I just read a book which held me in a fast grip. The skill, the craftsmanship, the delicate techniques—I have great respect for the author.
I was so caught up in the story, at times I was unkind and impatient with the people close to me. I don’t blame that writer for this. I am responsible for my own actions. But I was gripped.
I’m not going to tell you the name of the author, or the name of the book.
Because, it was disturbing. It wasn’t fun.
I want my reading and my writing to be fun. And even though I believe there can be benefit in a book being disturbing, I believe it should be balanced with hope.

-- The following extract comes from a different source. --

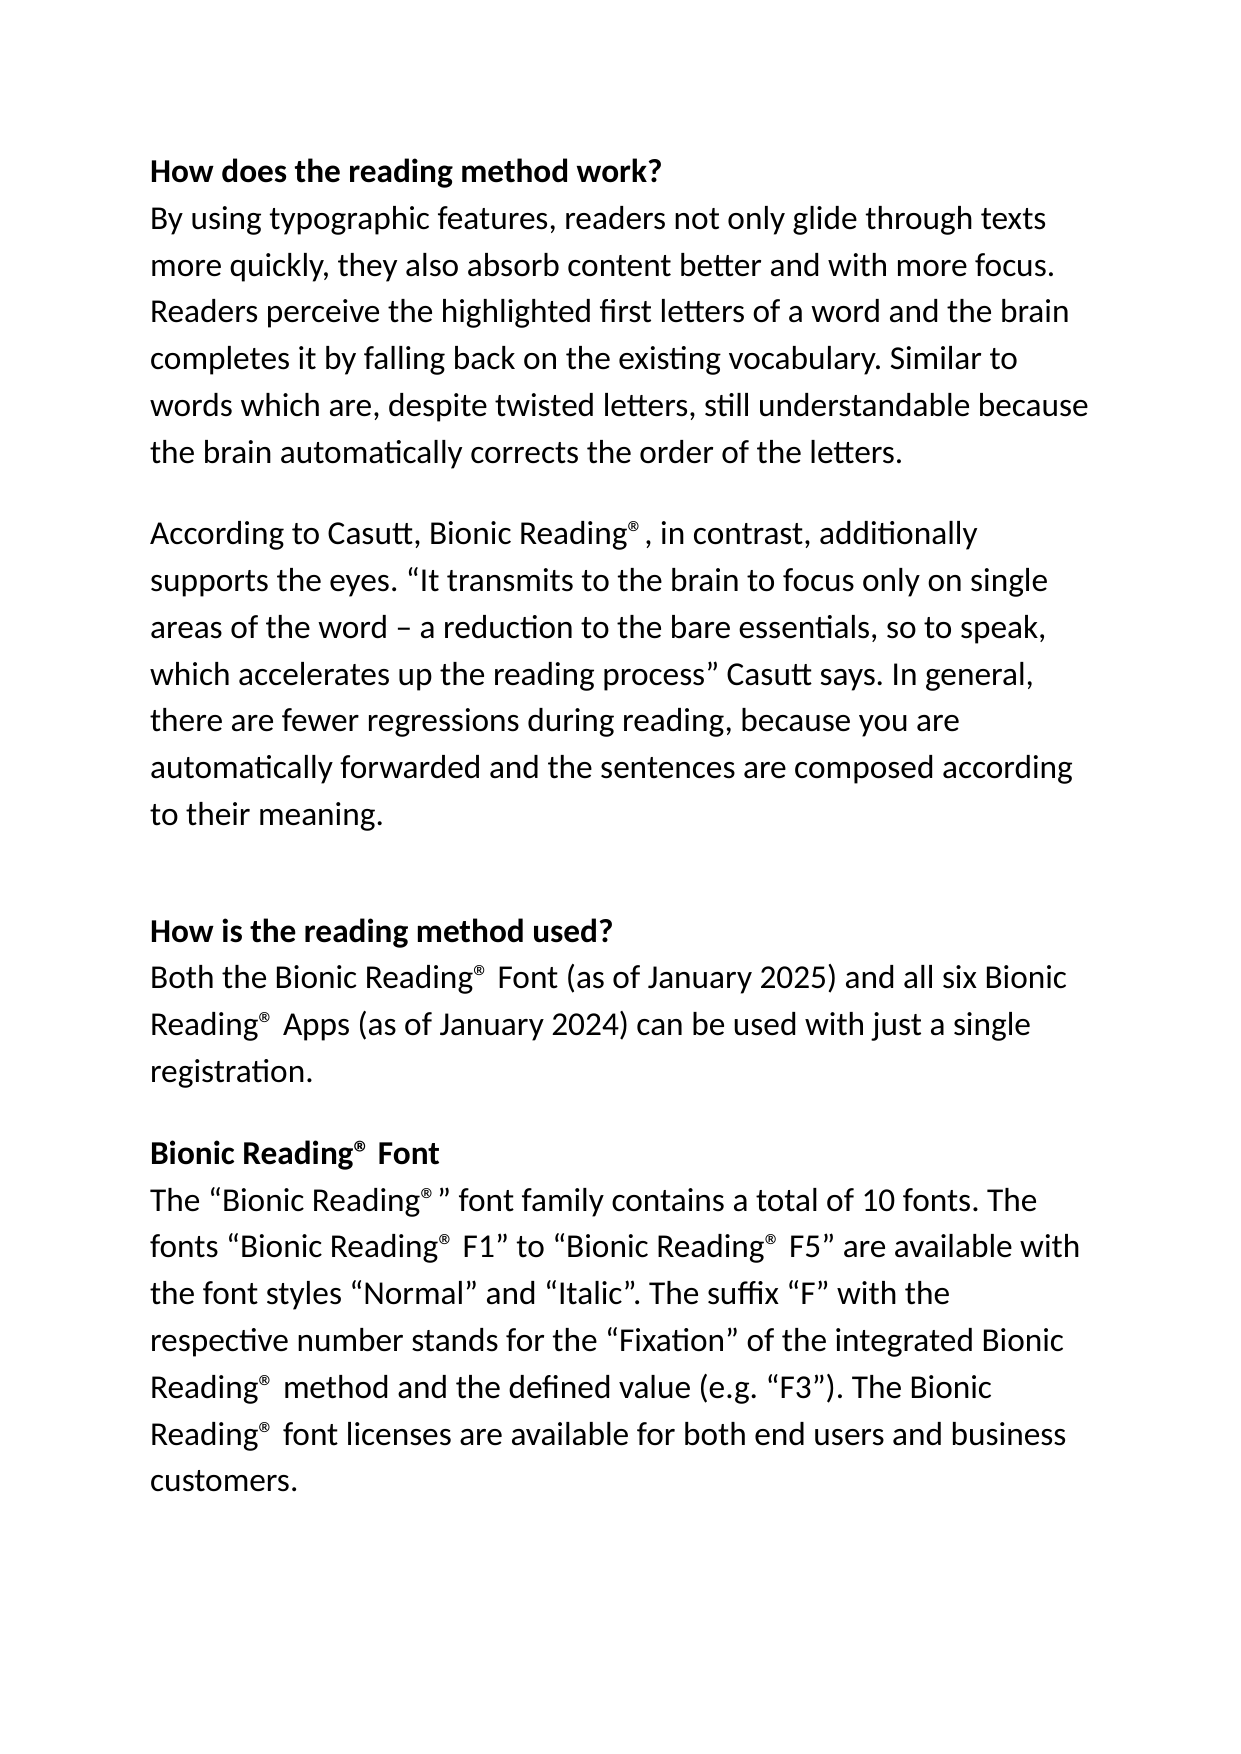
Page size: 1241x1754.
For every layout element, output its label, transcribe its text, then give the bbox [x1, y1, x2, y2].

The ending of the book held some satisfaction, I suppose. But not the kind of hope that could have been left with the reader if it was written from a Godly perspective.
There is much horror and dread and evil and ugliness in the world. That’s true, and as a Christian, I don’t think that should be ignored.
But, with the grace and tender mercy that God can bring into our lives, through the life of his son Jesus, I believe none of us needs to stay in the dirt and pain the world can give us.
I believe we can rise from those ugly places. Still scarred, yes, but with the love and healing from a Father that will help us stand. And with the ability to move on to real hope, with the chance to find joy and beauty in our future.
That’s how I want to leave my readers.
Another reason I’m not telling the name of the author or the book I read is that I don’t want to bad-mouth him personally. He has amazing talent.
So the lesson I want to learn from this other author is to sharpen my skill as a writer. I want to learn how to describe the deep insides of people. I want to hone every technique, and dig deep for just the right words to grip readers, yes, but to plant in them God’s hope.